# field dressing an elk?



## OPENCOUNTRY (Jan 25, 2009)

So i have a question for you elk hunters! I've never hunted elk, but i might buy an archery tag this year! my question is, what are our rules for proving the sex? do you just have to leave the nuts on one of the quarters and than it's fine? what about if i end up with a cow, than what do you have to do/leave on?.... Also those that shoot the cows, you usually take the head out too or do you leave it?

sorry! A *TON* of people will think that these are common sense questions, but i've never been so the only way to learn is by listening to those that have been!

Thanks in advance, hope my questions all made sense!


----------



## alpinebowman (Sep 24, 2007)

yep just leave the coin purse or a nipple attached to a hind quarter and you should be good.


----------



## bowhunt3r4l1f3 (Jan 12, 2011)

If you shoot a cow (or a bull for that matter) first thing you do is pop out the ivories and stick em in your pocket. After that you can start working. You don't need to keep the head on the cow if you don't want to. Some cow hunts do take the heads for testing but I have never seen that for the archery hunt.


----------



## OPENCOUNTRY (Jan 25, 2009)

so i just need to show proof on one of the quaters right?


----------



## Critter (Mar 20, 2010)

Yes, but if you shoot a bull you will need the antlers attached to the skull cap or head to prove he was a legal bull if you are hunting in a spike only area


----------



## OPENCOUNTRY (Jan 25, 2009)

Alright, thanks guys!.... Do any of you guys suggest NOT using the gutless method? It will be just me and 1 friend if that makes a difference!

● **MATERIAL PROVIDED**
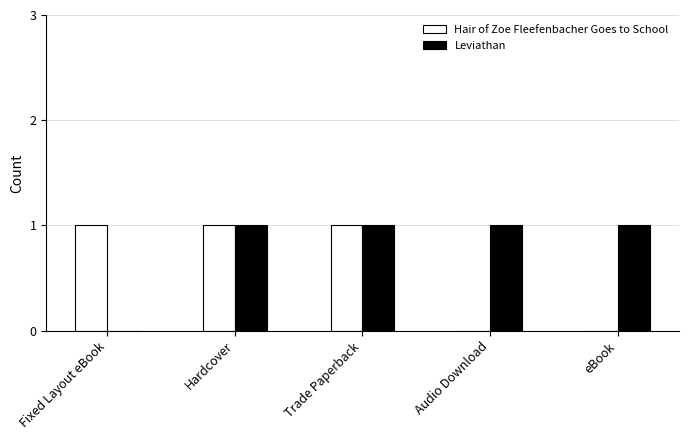

The Leviathan series shows 1 at Hardcover. True or false?

True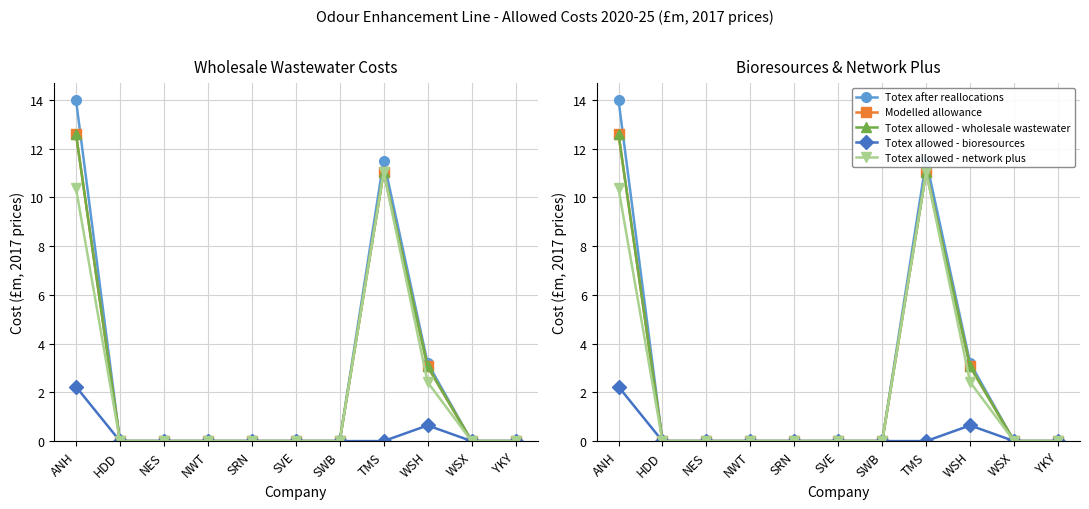

True or false: Totex allowed - network plus and Totex after reallocations intersect in this chart.

False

● **EXERCISE SET**
1. List each username that posts in the elk field-dressing thread, naming each one only once.
2. Please extend the elk field-dressing thread with further replies that follow its final post.

● **ANSWERS FOR THE TASKS**
1. OPENCOUNTRY, alpinebowman, bowhunt3r4l1f3, Critter

2.
----------



## holman927 (Sep 28, 2007)

This is a cool website with a lot of good information.
http://elk101.com/webisodes/gutless-video/


----------



## gitterdone81 (Sep 3, 2009)

I would suggest the gutless. Me and a friend did the 'gut' method last year on a mature bull, and I vow to do the gutless this time.


----------



## OPENCOUNTRY (Jan 25, 2009)

holman927 said:


> This is a cool website with a lot of good information.
> http://elk101.com/webisodes/gutless-video/


Thanks, i actually had just barely watched this before starting the topic!


----------



## JuddCT (Sep 7, 2007)

gitterdone81 said:


> I would suggest the gutless. Me and a friend did the 'gut' method last year on a mature bull, and I vow to do the gutless this time.


He was older than you thought wasn't he :lol: He was a good looking bull!


----------



## middlefork (Nov 2, 2008)

With only two of you gutless is the way to go.


----------



## goofy elk (Dec 16, 2007)

Here is a link from 2008,,,,,TONS of great info ..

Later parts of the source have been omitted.